T'84
Lincoln Spoor
CEO, Feel Good Brands Corp
I wanted to do good and do well.
Every December, when Tuck first years are finishing their exams at the end of the first term, a truckload of Popcornopolis popcorn cones arrive on campus to be delivered to those first-year students. Sure, the popcorn itself is tasty—savory and sweet flavors like caramel, zebra, white cheddar, and cinnamon—but it’s the act of the popcorn that’s most appreciated after a gruelingly tough first semester.
The man behind this delicious gift? Lincoln Spoor T’84. “I remember that once the first term was over, I realized, OK, I’m going to make it. I’m going to enjoy myself,” Spoor says now, looking back at his time at Tuck. “That first term is a hard adjustment. That’s why I gifted the popcorn. I wanted to give the first year students a celebration of achievement and relief.”
Spoor, it turns out, is in the popcorn business. He’s the founder and CEO of Feel Good Brands, franchisee of iconic American food brands like Krispy Kreme Doughnuts, Popeyes Louisiana Kitchen, Auntie Anne’s Soft Rolled Pretzels, Cinnabon, Schlotzsky’s Deli, Hot Dog on a Stick and, yes, Popcornopolis. Spoor calls it all deliciously unhealthy food served fast. Not fast food. “In a world where we ration our calories, if we’re going to indulge, we’re going to indulge with the best,” he says. “That’s why people come back. You can taste the difference.”

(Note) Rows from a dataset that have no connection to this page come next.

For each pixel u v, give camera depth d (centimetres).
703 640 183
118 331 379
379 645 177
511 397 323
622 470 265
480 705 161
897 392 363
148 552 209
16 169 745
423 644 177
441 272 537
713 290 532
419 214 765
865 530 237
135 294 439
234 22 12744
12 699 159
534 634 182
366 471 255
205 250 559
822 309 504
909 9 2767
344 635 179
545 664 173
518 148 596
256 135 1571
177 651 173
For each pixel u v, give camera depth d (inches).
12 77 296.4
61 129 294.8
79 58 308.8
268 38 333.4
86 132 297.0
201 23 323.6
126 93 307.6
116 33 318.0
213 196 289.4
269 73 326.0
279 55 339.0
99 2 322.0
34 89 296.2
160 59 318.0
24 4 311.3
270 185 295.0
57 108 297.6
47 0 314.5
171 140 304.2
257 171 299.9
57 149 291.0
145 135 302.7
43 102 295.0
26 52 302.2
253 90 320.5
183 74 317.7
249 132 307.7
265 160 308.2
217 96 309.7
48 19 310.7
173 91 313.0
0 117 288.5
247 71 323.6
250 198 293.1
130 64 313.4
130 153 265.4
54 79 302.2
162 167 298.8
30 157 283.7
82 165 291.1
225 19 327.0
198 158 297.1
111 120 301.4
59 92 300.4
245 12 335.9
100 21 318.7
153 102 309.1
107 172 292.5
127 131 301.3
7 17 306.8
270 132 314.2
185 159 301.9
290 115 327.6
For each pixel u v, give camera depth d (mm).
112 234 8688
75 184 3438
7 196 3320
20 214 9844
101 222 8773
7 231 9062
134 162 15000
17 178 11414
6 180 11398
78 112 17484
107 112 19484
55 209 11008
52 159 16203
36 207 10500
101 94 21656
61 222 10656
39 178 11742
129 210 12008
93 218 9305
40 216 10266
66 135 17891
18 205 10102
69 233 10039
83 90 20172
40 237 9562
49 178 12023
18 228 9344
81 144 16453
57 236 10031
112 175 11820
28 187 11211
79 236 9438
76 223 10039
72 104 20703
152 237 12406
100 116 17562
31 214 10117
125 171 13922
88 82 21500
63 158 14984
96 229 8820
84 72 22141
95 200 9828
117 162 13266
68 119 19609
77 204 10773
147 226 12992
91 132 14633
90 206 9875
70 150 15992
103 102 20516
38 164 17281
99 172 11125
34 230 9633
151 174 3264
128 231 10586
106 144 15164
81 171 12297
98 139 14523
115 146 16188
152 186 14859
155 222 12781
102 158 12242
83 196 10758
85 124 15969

Spoor was born in New York and grew up in Minnesota. After studying political science and history at the University of Utah, he moved to Washington, D.C., to work as a lobbyist for the food industry. His father, William Spoor, Dartmouth class of 1946, was in the food business, too: He spent his entire career working for Pillsbury, eventually becoming the brand’s chairman and chief executive. “I grew up surrounded by everything Pillsbury. It was a scrumptious childhood!”
“I decided I wanted to do good and do well,” Spoor says. So, after a couple of years in D.C., he enrolled at business school at Tuck. After surviving that first term, he focused on finance and dreamed of one day starting his own business.
“I knew I’d have my own business at some point, but I don’t know that I called myself an entrepreneur,” he says. Luckily, “Tuck prepared me for just about anything. It allowed me to develop the confidence in myself that no matter what I was facing in life, I had the ability to get through it.” I am very grateful for the Tuck experience.
After graduating from Tuck in 1984, he moved to New York City and spent the next 12 years working for Bank of America Securities, eventually as the managing director and head of high yield origination. He stuck with his interest in the food industry. “If there was money to be raised in a food company, I was the one to do it,” he says.
Then, one fateful day in 1992 in Alexandria, Virginia, a friend took him into a doughnut shop he’d never heard of before. It was called Krispy Kreme. “I tasted a hot original glazed doughnut and it changed my whole life,” Spoor says.
He contacted Krispy Kreme and asked if he could own a franchise. They said no. They weren’t franchising. For six years, Spoor asked and was denied. Then finally, they said yes. He was one of the first four people to own a franchise of the wildly popular doughnut company. He knew the business had the potential to be hugely successful, so he quit his finance job and dove in head first.
“Can you imagine anything better than this incredible doughnut? Unlike other foods, people remember their first Krispy Kreme,” he says. “Then you get to the analytical side. We had a 3,600 square-foot store with a drive-through window that just did doughnuts. A pure play. Low food cost, no competition. It’s a category killer.” And, Krispy Kreme had been in business since 1937. It had withstood the test of time. “Not many companies have been around for over 80 years. Not to mention the fact that a doughnut is happy food. Nor is it a trend or fad. It’s not going anywhere.”
He opened his first Krispy Kreme in Las Vegas, Nevada, in 1998 and broke the company’s sales records in the first three days. Spoor rode the wave, opening Krispy Kremes across Nevada, Utah, Idaho, and Montana and acquiring stores in Minnesota, Wisconsin, and Colorado. He added franchises for those other food brands, opened a food court in the Excalibur Hotel & Casino in Las Vegas, and founded Feel Good Brands in the years that followed. He now splits his time between between Las Vegas and Sun Valley, Idaho, where he lives with his wife and their four children.
Back at Tuck, Spoor says he originally gifted doughnuts to the first-year students, but then realized that transportation was a problem. “The nearest Krispy Kreme store was in Boston and it was a logistical challenge.” So, when he added a Popcornopolis popcorn franchise to his company, it was the perfect solution.